WORK ORDER: Line by line, please look for the word "round" in the following records, then copy each line you find it in.

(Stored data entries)
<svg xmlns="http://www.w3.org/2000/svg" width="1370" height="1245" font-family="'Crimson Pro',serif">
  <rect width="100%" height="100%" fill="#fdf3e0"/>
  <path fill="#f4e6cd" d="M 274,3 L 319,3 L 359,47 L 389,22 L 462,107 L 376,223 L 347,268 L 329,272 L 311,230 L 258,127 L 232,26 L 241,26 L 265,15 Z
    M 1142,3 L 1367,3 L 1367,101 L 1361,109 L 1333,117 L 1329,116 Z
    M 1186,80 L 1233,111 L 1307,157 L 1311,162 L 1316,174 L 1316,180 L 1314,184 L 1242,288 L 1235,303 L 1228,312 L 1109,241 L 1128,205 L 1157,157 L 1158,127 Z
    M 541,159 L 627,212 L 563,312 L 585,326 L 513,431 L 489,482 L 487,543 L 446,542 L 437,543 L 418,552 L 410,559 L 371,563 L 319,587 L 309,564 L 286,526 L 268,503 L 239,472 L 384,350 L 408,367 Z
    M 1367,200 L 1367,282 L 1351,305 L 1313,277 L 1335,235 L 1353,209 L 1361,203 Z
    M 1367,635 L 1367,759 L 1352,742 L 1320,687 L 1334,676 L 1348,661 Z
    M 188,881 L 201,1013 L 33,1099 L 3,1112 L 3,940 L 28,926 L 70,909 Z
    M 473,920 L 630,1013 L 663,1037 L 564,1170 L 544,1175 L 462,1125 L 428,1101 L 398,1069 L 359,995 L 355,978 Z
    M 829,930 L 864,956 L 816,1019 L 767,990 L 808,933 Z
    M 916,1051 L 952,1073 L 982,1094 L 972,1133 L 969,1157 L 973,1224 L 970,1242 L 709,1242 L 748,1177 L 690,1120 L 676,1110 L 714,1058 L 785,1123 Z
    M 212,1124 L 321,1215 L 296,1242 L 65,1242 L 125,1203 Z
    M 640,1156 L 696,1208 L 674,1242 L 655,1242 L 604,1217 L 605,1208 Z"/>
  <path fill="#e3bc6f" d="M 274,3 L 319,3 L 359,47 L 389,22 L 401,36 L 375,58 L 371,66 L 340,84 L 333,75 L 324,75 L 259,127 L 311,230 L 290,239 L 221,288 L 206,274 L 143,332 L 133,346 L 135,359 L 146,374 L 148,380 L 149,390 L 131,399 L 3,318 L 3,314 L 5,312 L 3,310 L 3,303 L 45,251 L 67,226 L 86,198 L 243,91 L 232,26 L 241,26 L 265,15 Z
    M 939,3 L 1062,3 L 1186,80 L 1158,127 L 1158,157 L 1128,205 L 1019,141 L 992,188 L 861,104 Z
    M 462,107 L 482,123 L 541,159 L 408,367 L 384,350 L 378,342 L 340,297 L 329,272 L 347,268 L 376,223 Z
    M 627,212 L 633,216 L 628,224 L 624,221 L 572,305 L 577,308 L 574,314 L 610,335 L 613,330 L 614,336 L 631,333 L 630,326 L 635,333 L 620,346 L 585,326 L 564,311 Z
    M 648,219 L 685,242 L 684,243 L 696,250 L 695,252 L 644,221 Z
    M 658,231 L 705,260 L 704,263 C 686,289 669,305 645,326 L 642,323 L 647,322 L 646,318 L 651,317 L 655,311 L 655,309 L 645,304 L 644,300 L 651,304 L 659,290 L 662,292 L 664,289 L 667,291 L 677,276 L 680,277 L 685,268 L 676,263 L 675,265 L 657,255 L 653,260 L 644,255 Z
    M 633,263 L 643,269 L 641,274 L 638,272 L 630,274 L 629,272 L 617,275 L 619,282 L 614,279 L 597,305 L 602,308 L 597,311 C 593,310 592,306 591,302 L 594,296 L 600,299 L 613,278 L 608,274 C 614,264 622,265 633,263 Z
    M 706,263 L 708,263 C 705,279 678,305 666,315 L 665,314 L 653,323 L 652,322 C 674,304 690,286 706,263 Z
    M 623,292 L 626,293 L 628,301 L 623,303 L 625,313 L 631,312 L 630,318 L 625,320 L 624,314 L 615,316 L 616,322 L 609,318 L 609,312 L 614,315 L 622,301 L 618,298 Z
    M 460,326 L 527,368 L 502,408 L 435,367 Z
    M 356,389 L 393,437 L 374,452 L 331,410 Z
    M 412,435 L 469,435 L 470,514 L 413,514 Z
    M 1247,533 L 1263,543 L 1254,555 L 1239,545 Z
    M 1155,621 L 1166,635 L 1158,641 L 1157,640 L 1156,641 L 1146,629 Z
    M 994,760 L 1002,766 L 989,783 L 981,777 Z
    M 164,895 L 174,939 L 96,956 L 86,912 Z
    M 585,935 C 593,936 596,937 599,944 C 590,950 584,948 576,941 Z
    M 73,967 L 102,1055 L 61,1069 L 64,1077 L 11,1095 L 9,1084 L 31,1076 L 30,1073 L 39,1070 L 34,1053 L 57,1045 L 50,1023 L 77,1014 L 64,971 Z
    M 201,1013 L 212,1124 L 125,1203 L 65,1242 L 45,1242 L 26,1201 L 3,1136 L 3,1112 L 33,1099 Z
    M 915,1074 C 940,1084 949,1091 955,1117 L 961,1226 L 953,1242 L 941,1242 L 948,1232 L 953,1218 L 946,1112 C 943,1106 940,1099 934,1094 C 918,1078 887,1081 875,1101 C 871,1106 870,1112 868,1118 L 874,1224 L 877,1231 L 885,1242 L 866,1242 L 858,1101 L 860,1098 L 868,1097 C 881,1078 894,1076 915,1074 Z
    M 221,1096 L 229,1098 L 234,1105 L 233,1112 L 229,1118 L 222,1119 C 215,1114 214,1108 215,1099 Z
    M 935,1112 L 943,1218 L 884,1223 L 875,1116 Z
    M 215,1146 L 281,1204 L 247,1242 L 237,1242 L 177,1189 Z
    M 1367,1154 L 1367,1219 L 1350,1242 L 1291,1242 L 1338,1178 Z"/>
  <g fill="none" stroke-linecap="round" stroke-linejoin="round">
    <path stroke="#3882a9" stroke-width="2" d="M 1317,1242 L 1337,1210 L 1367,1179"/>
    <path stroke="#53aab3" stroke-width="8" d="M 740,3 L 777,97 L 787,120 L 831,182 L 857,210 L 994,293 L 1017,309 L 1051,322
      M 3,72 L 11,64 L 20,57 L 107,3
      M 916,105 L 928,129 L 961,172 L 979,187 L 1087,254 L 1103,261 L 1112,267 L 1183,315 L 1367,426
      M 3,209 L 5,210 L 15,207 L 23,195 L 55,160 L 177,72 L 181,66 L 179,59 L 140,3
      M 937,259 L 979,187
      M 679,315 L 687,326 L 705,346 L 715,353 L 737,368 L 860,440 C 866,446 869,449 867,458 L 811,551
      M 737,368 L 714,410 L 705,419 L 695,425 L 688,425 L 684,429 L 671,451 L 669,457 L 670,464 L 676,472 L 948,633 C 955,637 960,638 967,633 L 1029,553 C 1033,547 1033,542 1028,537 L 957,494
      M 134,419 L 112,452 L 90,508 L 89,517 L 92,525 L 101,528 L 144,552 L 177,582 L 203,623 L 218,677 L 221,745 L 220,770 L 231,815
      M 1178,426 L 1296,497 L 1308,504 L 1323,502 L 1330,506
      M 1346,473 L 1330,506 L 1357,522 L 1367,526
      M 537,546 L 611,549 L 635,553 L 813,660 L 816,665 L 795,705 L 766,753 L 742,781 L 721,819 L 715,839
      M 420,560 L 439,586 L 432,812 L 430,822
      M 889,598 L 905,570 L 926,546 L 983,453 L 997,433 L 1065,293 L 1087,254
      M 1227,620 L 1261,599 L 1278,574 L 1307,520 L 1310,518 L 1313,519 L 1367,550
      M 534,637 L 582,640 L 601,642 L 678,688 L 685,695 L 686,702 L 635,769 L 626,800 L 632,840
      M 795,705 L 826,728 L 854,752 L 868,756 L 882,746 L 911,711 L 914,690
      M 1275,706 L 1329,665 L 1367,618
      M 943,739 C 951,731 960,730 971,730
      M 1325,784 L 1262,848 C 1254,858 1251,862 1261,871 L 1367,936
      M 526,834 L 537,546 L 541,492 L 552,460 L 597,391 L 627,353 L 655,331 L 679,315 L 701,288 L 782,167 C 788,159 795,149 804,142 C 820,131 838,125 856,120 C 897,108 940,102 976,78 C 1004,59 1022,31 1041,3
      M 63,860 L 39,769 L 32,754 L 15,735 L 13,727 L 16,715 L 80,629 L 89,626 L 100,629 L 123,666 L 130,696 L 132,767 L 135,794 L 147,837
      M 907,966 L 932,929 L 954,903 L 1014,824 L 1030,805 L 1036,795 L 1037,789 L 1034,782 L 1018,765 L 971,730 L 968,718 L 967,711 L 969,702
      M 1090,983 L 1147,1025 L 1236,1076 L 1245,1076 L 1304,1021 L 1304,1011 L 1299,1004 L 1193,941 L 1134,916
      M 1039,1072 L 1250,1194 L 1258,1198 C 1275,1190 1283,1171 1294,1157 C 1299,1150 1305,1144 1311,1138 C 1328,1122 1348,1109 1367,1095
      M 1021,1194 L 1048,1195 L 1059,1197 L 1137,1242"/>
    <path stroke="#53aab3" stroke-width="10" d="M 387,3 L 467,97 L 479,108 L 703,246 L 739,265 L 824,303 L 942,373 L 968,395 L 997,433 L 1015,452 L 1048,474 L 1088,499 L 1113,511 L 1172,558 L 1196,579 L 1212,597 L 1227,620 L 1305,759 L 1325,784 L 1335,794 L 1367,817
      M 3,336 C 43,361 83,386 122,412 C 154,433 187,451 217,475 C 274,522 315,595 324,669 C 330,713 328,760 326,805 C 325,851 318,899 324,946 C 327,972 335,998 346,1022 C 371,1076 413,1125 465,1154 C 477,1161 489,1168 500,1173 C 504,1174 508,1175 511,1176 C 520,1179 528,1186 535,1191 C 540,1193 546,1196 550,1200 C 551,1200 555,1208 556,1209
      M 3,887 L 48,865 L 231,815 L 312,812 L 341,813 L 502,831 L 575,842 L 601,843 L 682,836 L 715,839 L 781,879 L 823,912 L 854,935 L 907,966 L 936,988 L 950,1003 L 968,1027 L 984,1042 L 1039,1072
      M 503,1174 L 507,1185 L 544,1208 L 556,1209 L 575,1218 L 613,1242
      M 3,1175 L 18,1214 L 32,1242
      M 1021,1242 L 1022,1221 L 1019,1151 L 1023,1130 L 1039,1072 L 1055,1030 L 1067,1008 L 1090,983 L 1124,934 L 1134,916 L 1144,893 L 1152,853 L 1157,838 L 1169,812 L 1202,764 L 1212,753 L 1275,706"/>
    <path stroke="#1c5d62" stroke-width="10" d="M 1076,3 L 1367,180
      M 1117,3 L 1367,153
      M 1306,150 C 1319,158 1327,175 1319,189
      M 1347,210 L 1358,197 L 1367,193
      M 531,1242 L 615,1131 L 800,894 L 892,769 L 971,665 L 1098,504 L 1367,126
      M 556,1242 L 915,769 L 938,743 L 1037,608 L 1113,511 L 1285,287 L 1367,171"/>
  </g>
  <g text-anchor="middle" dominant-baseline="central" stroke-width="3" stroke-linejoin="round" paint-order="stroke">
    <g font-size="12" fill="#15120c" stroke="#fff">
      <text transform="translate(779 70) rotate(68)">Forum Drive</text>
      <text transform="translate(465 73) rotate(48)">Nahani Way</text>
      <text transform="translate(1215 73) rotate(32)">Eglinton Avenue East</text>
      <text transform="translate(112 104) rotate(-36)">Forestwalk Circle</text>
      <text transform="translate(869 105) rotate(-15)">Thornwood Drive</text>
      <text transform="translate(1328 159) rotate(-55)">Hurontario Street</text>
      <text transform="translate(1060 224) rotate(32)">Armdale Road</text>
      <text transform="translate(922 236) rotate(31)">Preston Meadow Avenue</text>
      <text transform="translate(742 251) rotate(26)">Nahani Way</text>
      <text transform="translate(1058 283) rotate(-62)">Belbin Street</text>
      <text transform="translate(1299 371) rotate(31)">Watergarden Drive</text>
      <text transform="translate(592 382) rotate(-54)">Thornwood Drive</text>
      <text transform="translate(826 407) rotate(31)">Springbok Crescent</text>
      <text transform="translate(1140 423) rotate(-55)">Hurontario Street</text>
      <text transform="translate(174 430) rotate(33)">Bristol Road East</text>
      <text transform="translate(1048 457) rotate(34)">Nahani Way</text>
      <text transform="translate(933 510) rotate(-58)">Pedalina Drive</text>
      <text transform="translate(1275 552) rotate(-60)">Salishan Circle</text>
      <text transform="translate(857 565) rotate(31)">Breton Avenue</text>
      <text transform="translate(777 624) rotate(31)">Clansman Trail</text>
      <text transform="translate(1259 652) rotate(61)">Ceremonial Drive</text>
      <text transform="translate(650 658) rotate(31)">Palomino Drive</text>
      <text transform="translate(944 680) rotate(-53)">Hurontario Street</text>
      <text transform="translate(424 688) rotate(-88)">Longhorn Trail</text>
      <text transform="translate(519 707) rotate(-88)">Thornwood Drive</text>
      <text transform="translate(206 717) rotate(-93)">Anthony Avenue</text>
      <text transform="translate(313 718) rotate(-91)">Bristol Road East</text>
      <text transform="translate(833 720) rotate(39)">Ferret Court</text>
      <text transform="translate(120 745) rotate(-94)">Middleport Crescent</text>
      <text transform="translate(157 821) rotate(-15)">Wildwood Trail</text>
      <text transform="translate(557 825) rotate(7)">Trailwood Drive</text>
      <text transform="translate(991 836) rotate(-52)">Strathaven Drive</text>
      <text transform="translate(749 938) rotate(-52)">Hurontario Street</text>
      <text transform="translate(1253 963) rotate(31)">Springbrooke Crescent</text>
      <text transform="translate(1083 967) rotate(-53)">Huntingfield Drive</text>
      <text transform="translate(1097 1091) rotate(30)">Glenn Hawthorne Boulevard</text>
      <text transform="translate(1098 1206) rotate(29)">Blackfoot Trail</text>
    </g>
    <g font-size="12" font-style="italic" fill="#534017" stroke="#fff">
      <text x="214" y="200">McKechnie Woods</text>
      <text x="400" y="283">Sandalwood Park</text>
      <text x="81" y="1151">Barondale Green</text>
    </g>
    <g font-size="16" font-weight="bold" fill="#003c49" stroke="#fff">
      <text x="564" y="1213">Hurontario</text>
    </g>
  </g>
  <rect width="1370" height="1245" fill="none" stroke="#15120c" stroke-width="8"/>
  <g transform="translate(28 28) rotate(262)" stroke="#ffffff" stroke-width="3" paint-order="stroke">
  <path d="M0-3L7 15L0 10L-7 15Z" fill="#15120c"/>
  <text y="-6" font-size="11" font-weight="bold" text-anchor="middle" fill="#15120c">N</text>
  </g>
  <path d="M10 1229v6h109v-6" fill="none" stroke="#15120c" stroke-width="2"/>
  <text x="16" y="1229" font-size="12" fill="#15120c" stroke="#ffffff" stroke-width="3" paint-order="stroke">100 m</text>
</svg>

RESPONSE TO THIS EXERCISE:
  <g fill="none" stroke-linecap="round" stroke-linejoin="round">
  <g text-anchor="middle" dominant-baseline="central" stroke-width="3" stroke-linejoin="round" paint-order="stroke">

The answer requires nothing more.